> AIM OF THE TASK: Reproduce the source text of every record below word for word, omitting the pictures.

> SOURCE DATA:
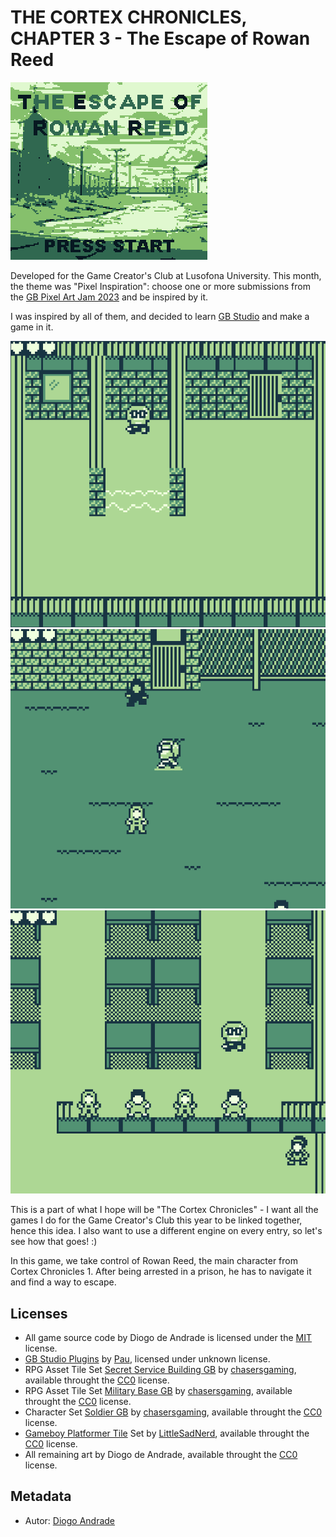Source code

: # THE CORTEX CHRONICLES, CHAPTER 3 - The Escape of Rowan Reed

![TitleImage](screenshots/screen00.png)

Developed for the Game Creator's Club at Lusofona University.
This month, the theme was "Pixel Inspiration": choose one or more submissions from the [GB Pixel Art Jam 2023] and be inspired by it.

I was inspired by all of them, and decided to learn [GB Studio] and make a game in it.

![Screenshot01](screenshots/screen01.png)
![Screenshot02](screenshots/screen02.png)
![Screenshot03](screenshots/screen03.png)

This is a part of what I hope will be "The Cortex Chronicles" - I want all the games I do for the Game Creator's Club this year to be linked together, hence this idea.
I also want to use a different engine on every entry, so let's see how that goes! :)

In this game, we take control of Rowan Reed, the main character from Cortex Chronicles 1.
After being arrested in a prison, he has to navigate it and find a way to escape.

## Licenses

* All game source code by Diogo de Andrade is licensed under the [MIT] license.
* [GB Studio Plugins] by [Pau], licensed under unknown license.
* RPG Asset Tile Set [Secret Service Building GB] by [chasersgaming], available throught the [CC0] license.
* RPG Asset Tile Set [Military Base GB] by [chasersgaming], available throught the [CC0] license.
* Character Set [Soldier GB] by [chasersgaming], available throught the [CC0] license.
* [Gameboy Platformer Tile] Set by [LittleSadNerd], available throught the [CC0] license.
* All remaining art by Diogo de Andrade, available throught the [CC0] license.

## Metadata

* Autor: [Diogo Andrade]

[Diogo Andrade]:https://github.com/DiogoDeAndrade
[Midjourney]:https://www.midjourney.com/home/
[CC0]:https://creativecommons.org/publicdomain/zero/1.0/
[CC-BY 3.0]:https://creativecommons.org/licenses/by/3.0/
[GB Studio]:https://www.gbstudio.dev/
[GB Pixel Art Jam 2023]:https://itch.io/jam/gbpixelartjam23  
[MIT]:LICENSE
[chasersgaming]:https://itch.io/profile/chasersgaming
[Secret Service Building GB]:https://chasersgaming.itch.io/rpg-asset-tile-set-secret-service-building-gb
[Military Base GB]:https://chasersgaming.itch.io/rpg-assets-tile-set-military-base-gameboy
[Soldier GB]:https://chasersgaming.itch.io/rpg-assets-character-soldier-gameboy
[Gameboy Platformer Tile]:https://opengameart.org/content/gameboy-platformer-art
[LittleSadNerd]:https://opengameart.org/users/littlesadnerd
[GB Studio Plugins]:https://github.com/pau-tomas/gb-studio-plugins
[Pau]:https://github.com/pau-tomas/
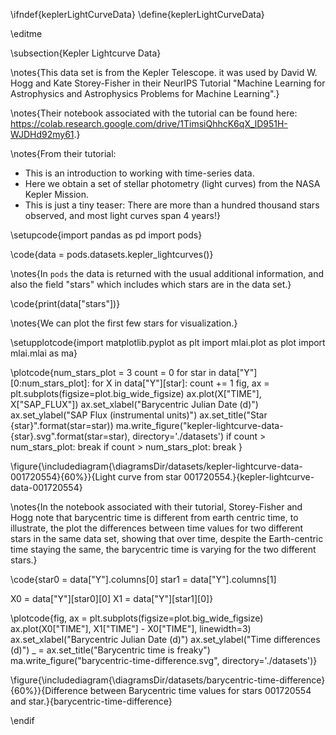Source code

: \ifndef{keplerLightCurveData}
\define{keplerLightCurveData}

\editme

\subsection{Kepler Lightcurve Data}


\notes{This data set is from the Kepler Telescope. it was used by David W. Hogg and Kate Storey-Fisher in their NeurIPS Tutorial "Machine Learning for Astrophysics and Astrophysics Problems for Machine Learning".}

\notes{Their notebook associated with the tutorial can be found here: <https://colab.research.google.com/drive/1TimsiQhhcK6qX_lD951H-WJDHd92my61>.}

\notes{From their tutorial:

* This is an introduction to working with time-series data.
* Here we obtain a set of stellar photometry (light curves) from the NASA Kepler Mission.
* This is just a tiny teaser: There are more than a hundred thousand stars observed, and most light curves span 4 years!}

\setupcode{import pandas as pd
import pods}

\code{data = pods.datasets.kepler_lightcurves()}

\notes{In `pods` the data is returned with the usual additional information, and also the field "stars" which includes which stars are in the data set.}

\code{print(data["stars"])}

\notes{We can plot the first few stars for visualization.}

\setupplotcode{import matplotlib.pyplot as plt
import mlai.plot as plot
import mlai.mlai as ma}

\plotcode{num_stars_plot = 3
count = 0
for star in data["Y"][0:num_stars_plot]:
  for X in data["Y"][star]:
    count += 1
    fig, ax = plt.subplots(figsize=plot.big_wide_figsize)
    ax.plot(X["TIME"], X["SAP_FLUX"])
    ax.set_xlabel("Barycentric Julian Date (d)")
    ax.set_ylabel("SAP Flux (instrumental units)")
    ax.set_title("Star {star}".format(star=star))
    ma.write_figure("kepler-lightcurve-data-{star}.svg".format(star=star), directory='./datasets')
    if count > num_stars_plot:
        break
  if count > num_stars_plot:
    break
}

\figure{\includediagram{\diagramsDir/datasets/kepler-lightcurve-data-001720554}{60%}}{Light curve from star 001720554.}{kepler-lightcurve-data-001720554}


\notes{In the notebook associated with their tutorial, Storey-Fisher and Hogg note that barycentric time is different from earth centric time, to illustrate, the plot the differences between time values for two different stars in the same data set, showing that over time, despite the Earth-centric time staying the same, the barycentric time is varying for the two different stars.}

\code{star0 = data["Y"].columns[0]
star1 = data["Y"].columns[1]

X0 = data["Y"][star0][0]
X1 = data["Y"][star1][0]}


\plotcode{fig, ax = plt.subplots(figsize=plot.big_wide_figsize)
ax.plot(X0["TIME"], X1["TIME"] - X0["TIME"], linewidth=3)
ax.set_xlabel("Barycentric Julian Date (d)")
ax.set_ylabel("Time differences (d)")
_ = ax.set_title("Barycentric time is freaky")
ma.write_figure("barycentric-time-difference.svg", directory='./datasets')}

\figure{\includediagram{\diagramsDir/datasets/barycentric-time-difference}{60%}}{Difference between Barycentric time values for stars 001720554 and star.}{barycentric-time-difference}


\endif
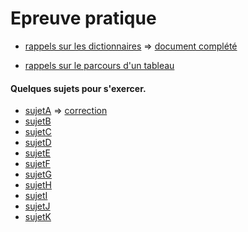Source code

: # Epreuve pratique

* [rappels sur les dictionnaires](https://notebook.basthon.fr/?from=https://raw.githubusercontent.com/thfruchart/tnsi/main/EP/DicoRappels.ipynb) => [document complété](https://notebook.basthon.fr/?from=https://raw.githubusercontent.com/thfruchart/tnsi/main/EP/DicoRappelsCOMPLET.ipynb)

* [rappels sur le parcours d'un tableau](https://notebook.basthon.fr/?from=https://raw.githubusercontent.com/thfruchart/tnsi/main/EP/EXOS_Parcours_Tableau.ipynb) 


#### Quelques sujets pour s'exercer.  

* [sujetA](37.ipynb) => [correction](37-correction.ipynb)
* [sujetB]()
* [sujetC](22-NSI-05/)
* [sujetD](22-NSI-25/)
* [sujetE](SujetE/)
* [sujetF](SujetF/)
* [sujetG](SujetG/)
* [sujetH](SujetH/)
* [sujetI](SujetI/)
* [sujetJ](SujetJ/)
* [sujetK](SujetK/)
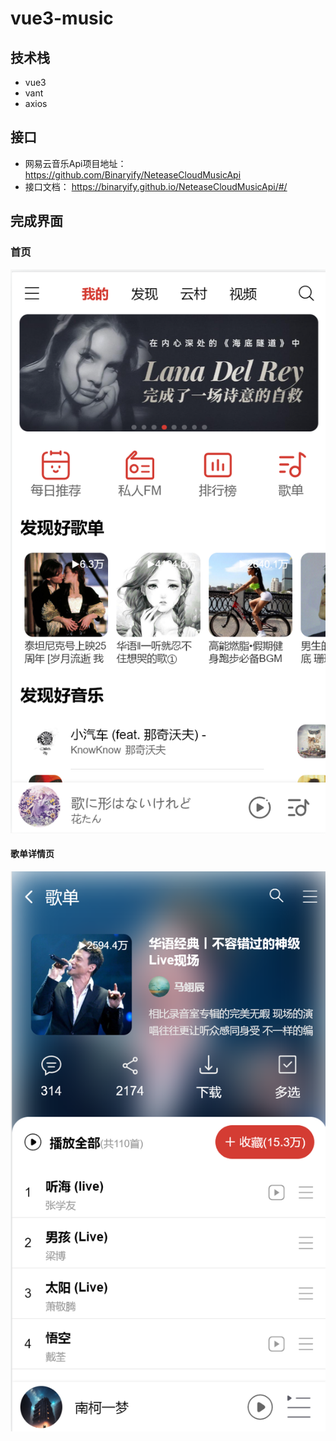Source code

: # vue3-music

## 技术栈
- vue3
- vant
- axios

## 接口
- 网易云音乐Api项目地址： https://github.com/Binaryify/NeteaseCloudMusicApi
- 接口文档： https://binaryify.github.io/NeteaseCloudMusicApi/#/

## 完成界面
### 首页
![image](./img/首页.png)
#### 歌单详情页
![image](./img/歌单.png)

> EXERCISE RESULT:
Source code

: # THE CORTEX CHRONICLES, CHAPTER 3 - The Escape of Rowan Reed

![TitleImage](screenshots/screen00.png)

Developed for the Game Creator's Club at Lusofona University.
This month, the theme was "Pixel Inspiration": choose one or more submissions from the [GB Pixel Art Jam 2023] and be inspired by it.

I was inspired by all of them, and decided to learn [GB Studio] and make a game in it.

![Screenshot01](screenshots/screen01.png)
![Screenshot02](screenshots/screen02.png)
![Screenshot03](screenshots/screen03.png)

This is a part of what I hope will be "The Cortex Chronicles" - I want all the games I do for the Game Creator's Club this year to be linked together, hence this idea.
I also want to use a different engine on every entry, so let's see how that goes! :)

In this game, we take control of Rowan Reed, the main character from Cortex Chronicles 1.
After being arrested in a prison, he has to navigate it and find a way to escape.

## Licenses

* All game source code by Diogo de Andrade is licensed under the [MIT] license.
* [GB Studio Plugins] by [Pau], licensed under unknown license.
* RPG Asset Tile Set [Secret Service Building GB] by [chasersgaming], available throught the [CC0] license.
* RPG Asset Tile Set [Military Base GB] by [chasersgaming], available throught the [CC0] license.
* Character Set [Soldier GB] by [chasersgaming], available throught the [CC0] license.
* [Gameboy Platformer Tile] Set by [LittleSadNerd], available throught the [CC0] license.
* All remaining art by Diogo de Andrade, available throught the [CC0] license.

## Metadata

* Autor: [Diogo Andrade]

[Diogo Andrade]:https://github.com/DiogoDeAndrade
[Midjourney]:https://www.midjourney.com/home/
[CC0]:https://creativecommons.org/publicdomain/zero/1.0/
[CC-BY 3.0]:https://creativecommons.org/licenses/by/3.0/
[GB Studio]:https://www.gbstudio.dev/
[GB Pixel Art Jam 2023]:https://itch.io/jam/gbpixelartjam23  
[MIT]:LICENSE
[chasersgaming]:https://itch.io/profile/chasersgaming
[Secret Service Building GB]:https://chasersgaming.itch.io/rpg-asset-tile-set-secret-service-building-gb
[Military Base GB]:https://chasersgaming.itch.io/rpg-assets-tile-set-military-base-gameboy
[Soldier GB]:https://chasersgaming.itch.io/rpg-assets-character-soldier-gameboy
[Gameboy Platformer Tile]:https://opengameart.org/content/gameboy-platformer-art
[LittleSadNerd]:https://opengameart.org/users/littlesadnerd
[GB Studio Plugins]:https://github.com/pau-tomas/gb-studio-plugins
[Pau]:https://github.com/pau-tomas/
Source code

: \ifndef{keplerLightCurveData}
\define{keplerLightCurveData}

\editme

\subsection{Kepler Lightcurve Data}


\notes{This data set is from the Kepler Telescope. it was used by David W. Hogg and Kate Storey-Fisher in their NeurIPS Tutorial "Machine Learning for Astrophysics and Astrophysics Problems for Machine Learning".}

\notes{Their notebook associated with the tutorial can be found here: <https://colab.research.google.com/drive/1TimsiQhhcK6qX_lD951H-WJDHd92my61>.}

\notes{From their tutorial:

* This is an introduction to working with time-series data.
* Here we obtain a set of stellar photometry (light curves) from the NASA Kepler Mission.
* This is just a tiny teaser: There are more than a hundred thousand stars observed, and most light curves span 4 years!}

\setupcode{import pandas as pd
import pods}

\code{data = pods.datasets.kepler_lightcurves()}

\notes{In `pods` the data is returned with the usual additional information, and also the field "stars" which includes which stars are in the data set.}

\code{print(data["stars"])}

\notes{We can plot the first few stars for visualization.}

\setupplotcode{import matplotlib.pyplot as plt
import mlai.plot as plot
import mlai.mlai as ma}

\plotcode{num_stars_plot = 3
count = 0
for star in data["Y"][0:num_stars_plot]:
  for X in data["Y"][star]:
    count += 1
    fig, ax = plt.subplots(figsize=plot.big_wide_figsize)
    ax.plot(X["TIME"], X["SAP_FLUX"])
    ax.set_xlabel("Barycentric Julian Date (d)")
    ax.set_ylabel("SAP Flux (instrumental units)")
    ax.set_title("Star {star}".format(star=star))
    ma.write_figure("kepler-lightcurve-data-{star}.svg".format(star=star), directory='./datasets')
    if count > num_stars_plot:
        break
  if count > num_stars_plot:
    break
}

\figure{\includediagram{\diagramsDir/datasets/kepler-lightcurve-data-001720554}{60%}}{Light curve from star 001720554.}{kepler-lightcurve-data-001720554}


\notes{In the notebook associated with their tutorial, Storey-Fisher and Hogg note that barycentric time is different from earth centric time, to illustrate, the plot the differences between time values for two different stars in the same data set, showing that over time, despite the Earth-centric time staying the same, the barycentric time is varying for the two different stars.}

\code{star0 = data["Y"].columns[0]
star1 = data["Y"].columns[1]

X0 = data["Y"][star0][0]
X1 = data["Y"][star1][0]}


\plotcode{fig, ax = plt.subplots(figsize=plot.big_wide_figsize)
ax.plot(X0["TIME"], X1["TIME"] - X0["TIME"], linewidth=3)
ax.set_xlabel("Barycentric Julian Date (d)")
ax.set_ylabel("Time differences (d)")
_ = ax.set_title("Barycentric time is freaky")
ma.write_figure("barycentric-time-difference.svg", directory='./datasets')}

\figure{\includediagram{\diagramsDir/datasets/barycentric-time-difference}{60%}}{Difference between Barycentric time values for stars 001720554 and star.}{barycentric-time-difference}


\endif
Source code

: # Epreuve pratique

* [rappels sur les dictionnaires](https://notebook.basthon.fr/?from=https://raw.githubusercontent.com/thfruchart/tnsi/main/EP/DicoRappels.ipynb) => [document complété](https://notebook.basthon.fr/?from=https://raw.githubusercontent.com/thfruchart/tnsi/main/EP/DicoRappelsCOMPLET.ipynb)

* [rappels sur le parcours d'un tableau](https://notebook.basthon.fr/?from=https://raw.githubusercontent.com/thfruchart/tnsi/main/EP/EXOS_Parcours_Tableau.ipynb) 


#### Quelques sujets pour s'exercer.  

* [sujetA](37.ipynb) => [correction](37-correction.ipynb)
* [sujetB]()
* [sujetC](22-NSI-05/)
* [sujetD](22-NSI-25/)
* [sujetE](SujetE/)
* [sujetF](SujetF/)
* [sujetG](SujetG/)
* [sujetH](SujetH/)
* [sujetI](SujetI/)
* [sujetJ](SujetJ/)
* [sujetK](SujetK/)
Source code

: # vue3-music

## 技术栈
- vue3
- vant
- axios

## 接口
- 网易云音乐Api项目地址： https://github.com/Binaryify/NeteaseCloudMusicApi
- 接口文档： https://binaryify.github.io/NeteaseCloudMusicApi/#/

## 完成界面
### 首页
![image](./img/首页.png)
#### 歌单详情页
![image](./img/歌单.png)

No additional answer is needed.